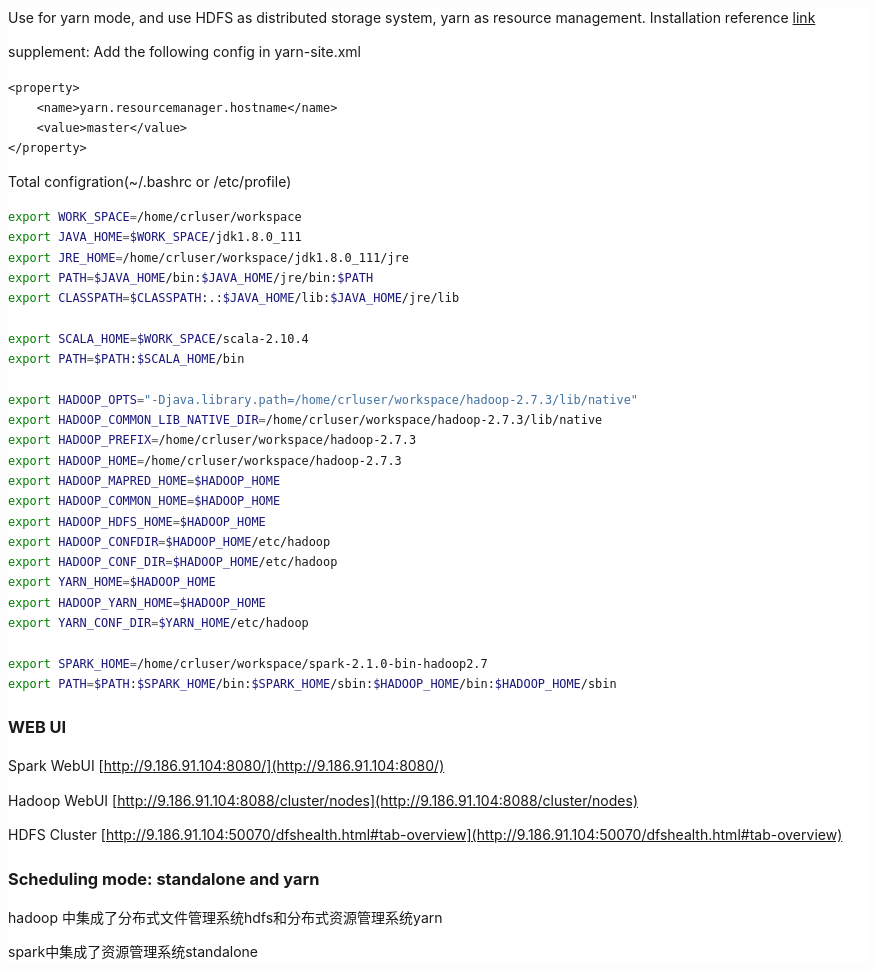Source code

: Use for yarn mode, and use HDFS as distributed storage system, yarn as resource management.  Installation reference [link](http://linoxide.com/cluster/setup-hadoop-multi-node-cluster-ubuntu/)

supplement: Add the following config in yarn-site.xml
```note
<property>
    <name>yarn.resourcemanager.hostname</name>
    <value>master</value>
</property>
```
Total configration(~/.bashrc or /etc/profile)

```sh
export WORK_SPACE=/home/crluser/workspace
export JAVA_HOME=$WORK_SPACE/jdk1.8.0_111
export JRE_HOME=/home/crluser/workspace/jdk1.8.0_111/jre
export PATH=$JAVA_HOME/bin:$JAVA_HOME/jre/bin:$PATH
export CLASSPATH=$CLASSPATH:.:$JAVA_HOME/lib:$JAVA_HOME/jre/lib

export SCALA_HOME=$WORK_SPACE/scala-2.10.4
export PATH=$PATH:$SCALA_HOME/bin

export HADOOP_OPTS="-Djava.library.path=/home/crluser/workspace/hadoop-2.7.3/lib/native"
export HADOOP_COMMON_LIB_NATIVE_DIR=/home/crluser/workspace/hadoop-2.7.3/lib/native
export HADOOP_PREFIX=/home/crluser/workspace/hadoop-2.7.3
export HADOOP_HOME=/home/crluser/workspace/hadoop-2.7.3
export HADOOP_MAPRED_HOME=$HADOOP_HOME
export HADOOP_COMMON_HOME=$HADOOP_HOME
export HADOOP_HDFS_HOME=$HADOOP_HOME
export HADOOP_CONFDIR=$HADOOP_HOME/etc/hadoop
export HADOOP_CONF_DIR=$HADOOP_HOME/etc/hadoop
export YARN_HOME=$HADOOP_HOME
export HADOOP_YARN_HOME=$HADOOP_HOME
export YARN_CONF_DIR=$YARN_HOME/etc/hadoop

export SPARK_HOME=/home/crluser/workspace/spark-2.1.0-bin-hadoop2.7
export PATH=$PATH:$SPARK_HOME/bin:$SPARK_HOME/sbin:$HADOOP_HOME/bin:$HADOOP_HOME/sbin

```

### WEB UI

Spark WebUI  [http://9.186.91.104:8080/](http://9.186.91.104:8080/)

Hadoop WebUI [http://9.186.91.104:8088/cluster/nodes](http://9.186.91.104:8088/cluster/nodes)

HDFS Cluster [http://9.186.91.104:50070/dfshealth.html#tab-overview](http://9.186.91.104:50070/dfshealth.html#tab-overview)

### Scheduling mode: standalone and yarn

hadoop 中集成了分布式文件管理系统hdfs和分布式资源管理系统yarn

spark中集成了资源管理系统standalone 
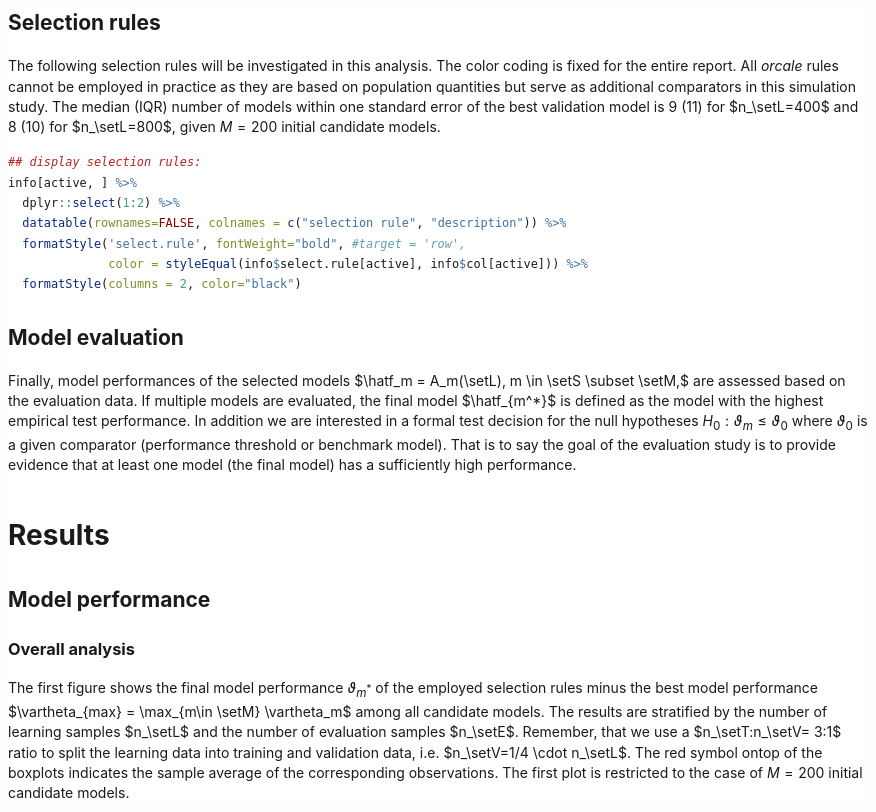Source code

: 
## Selection rules

The following selection rules will be investigated in this analysis. The color coding is fixed for the entire report. All *orcale* rules cannot be employed in practice as they are based on population quantities but serve as additional comparators in this simulation study. The median (IQR) number of models within one standard error of the best validation model is 9 (11) for $n_\setL=400$ and 8 (10) for $n_\setL=800$, given $M=200$ initial candidate models.


```r
## display selection rules:
info[active, ] %>% 
  dplyr::select(1:2) %>%
  datatable(rownames=FALSE, colnames = c("selection rule", "description")) %>%
  formatStyle('select.rule', fontWeight="bold", #target = 'row',
              color = styleEqual(info$select.rule[active], info$col[active])) %>%
  formatStyle(columns = 2, color="black")
```

<div id="htmlwidget-8d29047bd5d268c789ce" style="width:100%;height:auto;" class="datatables html-widget"></div>
<script type="application/json" data-for="htmlwidget-8d29047bd5d268c789ce">{"x":{"filter":"none","data":[["oracle[learn]","oracle[train]","default","within1SE"],["truly best model","truly best model (before re-training)","empirically best validation model","all models within 1 standard error of best validation model [S.max=sqrt(n.eval)]"]],"container":"<table class=\"display\">\n  <thead>\n    <tr>\n      <th>selection rule<\/th>\n      <th>description<\/th>\n    <\/tr>\n  <\/thead>\n<\/table>","options":{"order":[],"autoWidth":false,"orderClasses":false,"rowCallback":"function(row, data) {\nvar value=data[0]; $(this.api().cell(row, 0).node()).css({'font-weight':'bold','color':value == 'oracle[learn]' ? '#F8766D' : value == 'oracle[train]' ? '#E76BF3' : value == 'default' ? '#E08B00' : value == 'within1SE' ? '#00B81F' : ''});\nvar value=data[1]; $(this.api().cell(row, 1).node()).css({'color':'black'});\n}"}},"evals":["options.rowCallback"],"jsHooks":[]}</script>

## Model evaluation
Finally, model performances of the selected models $\hatf_m = A_m(\setL), m \in \setS \subset \setM,$ are assessed based on the evaluation data. If multiple models are evaluated, the final model $\hatf_{m^*}$ is defined as the model with the highest empirical test performance. In addition we are interested in a formal test decision for the null hypotheses $H_0: \vartheta_m \leq \vartheta_0$ where $\vartheta_0$ is a given comparator (performance threshold or benchmark model). That is to say the goal of the evaluation study is to provide evidence that at least one model (the final model) has a sufficiently high performance.


# Results

## Model performance

### Overall analysis

The first figure shows the final model performance $\vartheta_{m^*}$ of the employed selection rules minus the best model performance $\vartheta_{max} = \max_{m\in \setM} \vartheta_m$ among all candidate models. The results are stratified by the number of learning samples $n_\setL$ and the number of evaluation samples $n_\setE$. Remember, that we use a $n_\setT:n_\setV= 3:1$ ratio to split the learning data into training and validation data, i.e. $n_\setV=1/4 \cdot n_\setL$. The red symbol ontop of the boxplots indicates the sample average of the corresponding observations. The first plot is restricted to the case of $M=200$ initial candidate models.
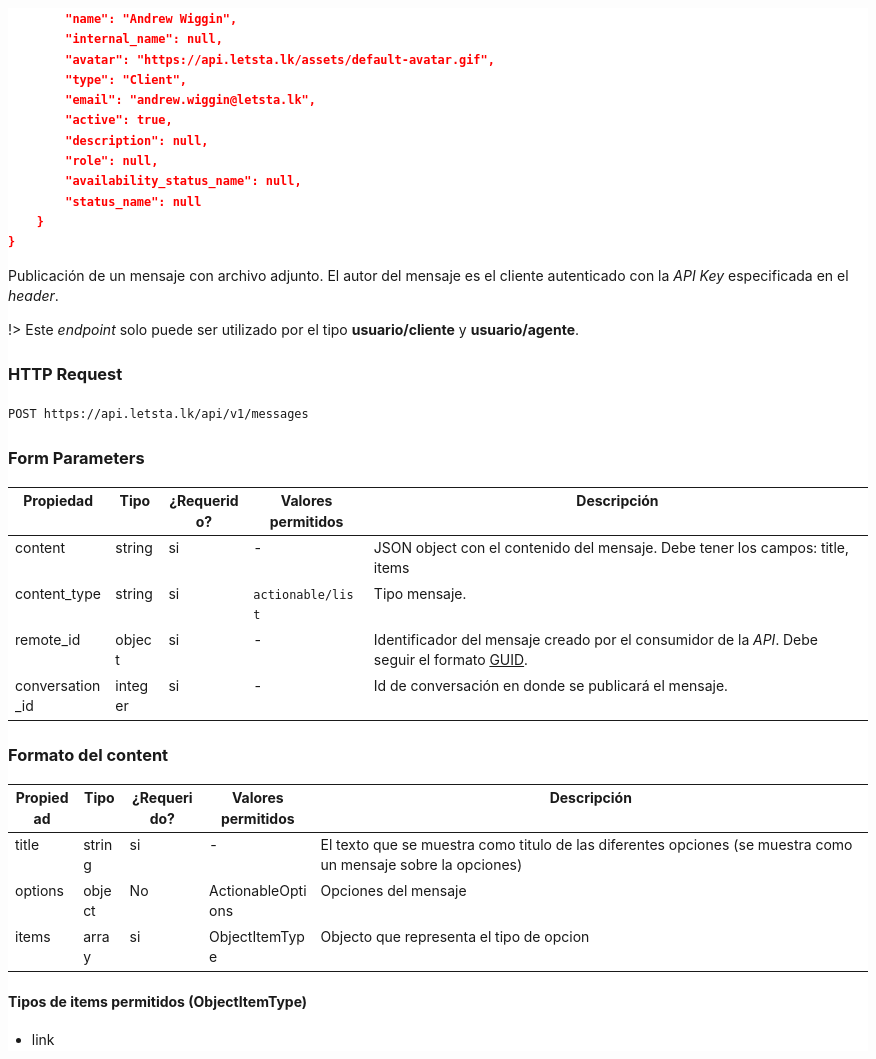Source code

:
 ```json
        "name": "Andrew Wiggin",
        "internal_name": null,
        "avatar": "https://api.letsta.lk/assets/default-avatar.gif",
        "type": "Client",
        "email": "andrew.wiggin@letsta.lk",
        "active": true,
        "description": null,
        "role": null,
        "availability_status_name": null,
        "status_name": null
    }
}
```




Publicación de un mensaje con archivo adjunto. El autor del mensaje es el cliente autenticado con la *API Key* especificada en el *header*.


!> Este <i>endpoint</i> solo puede ser utilizado por el tipo <strong>usuario/cliente</strong> y <strong>usuario/agente</strong>.


### HTTP Request

`POST https://api.letsta.lk/api/v1/messages`


### Form Parameters

| Propiedad       | Tipo    | ¿Requerido? | Valores permitidos | Descripción                                                                                                                                                    |
|-----------------|---------|-------------|--------------------|---------------------------------------------------------------------------------------------------------------------------------------------------------------|
| content         | string  | si          | -                  | JSON object con el contenido del mensaje. Debe tener los campos: title, items                 |
| content_type    | string  | si          | `actionable/list`  | Tipo mensaje.                                                                                 |
| remote_id       | object  | si          | -                  | Identificador del mensaje creado por el consumidor de la *API*. Debe seguir el formato [GUID](https://es.wikipedia.org/wiki/Identificador_%C3%BAnico_global). |
| conversation_id | integer | si          | -                  | Id de conversación en donde se publicará el mensaje.  

### Formato del content

| Propiedad       | Tipo    | ¿Requerido? | Valores permitidos | Descripción                                                                                                                                                    |
|-----------------|---------|-------------|--------------------|---------------------------------------------------------------------------------------------------------------------------------------------------------------|
| title           | string  | si          | -                  | El texto que se muestra como titulo de las diferentes opciones (se muestra como un mensaje sobre la opciones)                                                      |
| options         | object  | No          | ActionableOptions  | Opciones del mensaje                                                                          |
| items           | array   | si          | ObjectItemType     | Objecto que representa el tipo de opcion                                                      |

#### Tipos de items permitidos (ObjectItemType)

- link
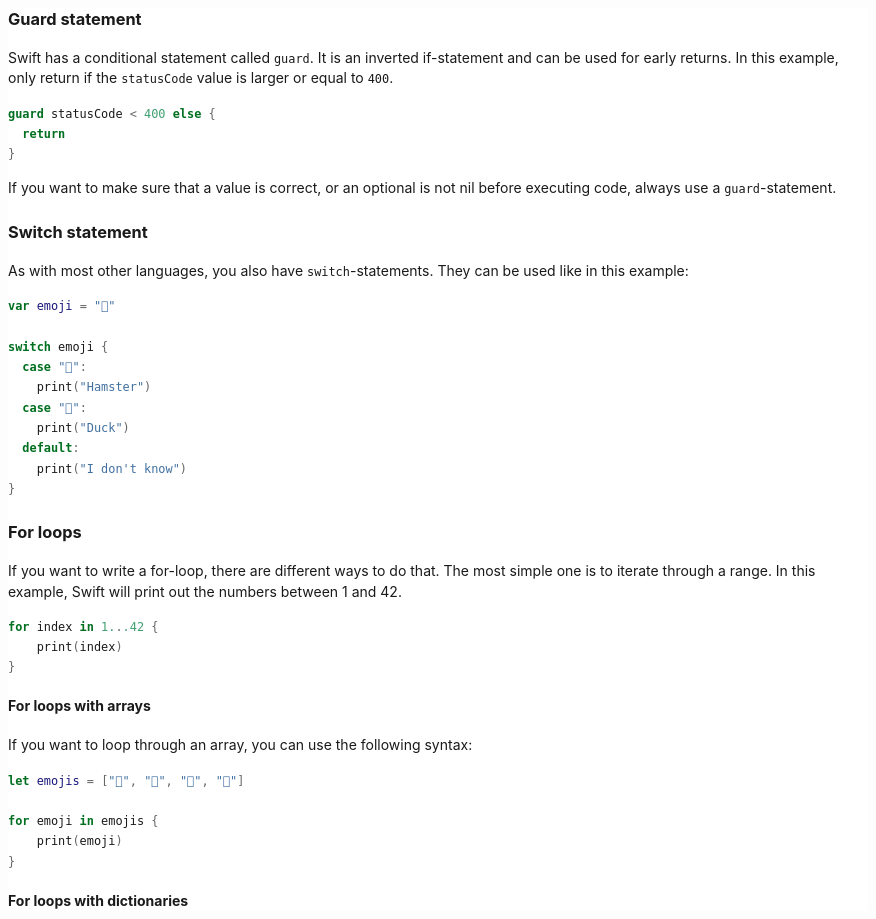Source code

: ### Guard statement

Swift has a conditional statement called `guard`. It is an inverted if-statement and can be used for early returns. In this example, only return if the `statusCode` value is larger or equal to `400`.

```Swift
guard statusCode < 400 else {
  return
}
```

If you want to make sure that a value is correct, or an optional is not nil before executing code, always use a `guard`-statement.

### Switch statement

As with most other languages, you also have `switch`-statements. They can be used like in this example:

```Swift
var emoji = "🐹"

switch emoji {
  case "🐹":
    print("Hamster")
  case "🦆":
    print("Duck")
  default:
    print("I don't know")
}
```

### For loops

If you want to write a for-loop, there are different ways to do that. The most simple one is to iterate through a range. In this example, Swift will print out the numbers between 1 and 42.

```Swift
for index in 1...42 {
    print(index)
}
```

#### For loops with arrays

If you want to loop through an array, you can use the following syntax:

```Swift
let emojis = ["🐹", "🥳", "🍰", "🦆"]

for emoji in emojis {
    print(emoji)
}
```

#### For loops with dictionaries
::::
**The task**
Wherever the word "most" turns up in the material, copy the whole line.

**Reply to the task**
As with most other languages, you also have `switch`-statements. They can be used like in this example:
If you want to write a for-loop, there are different ways to do that. The most simple one is to iterate through a range. In this example, Swift will print out the numbers between 1 and 42.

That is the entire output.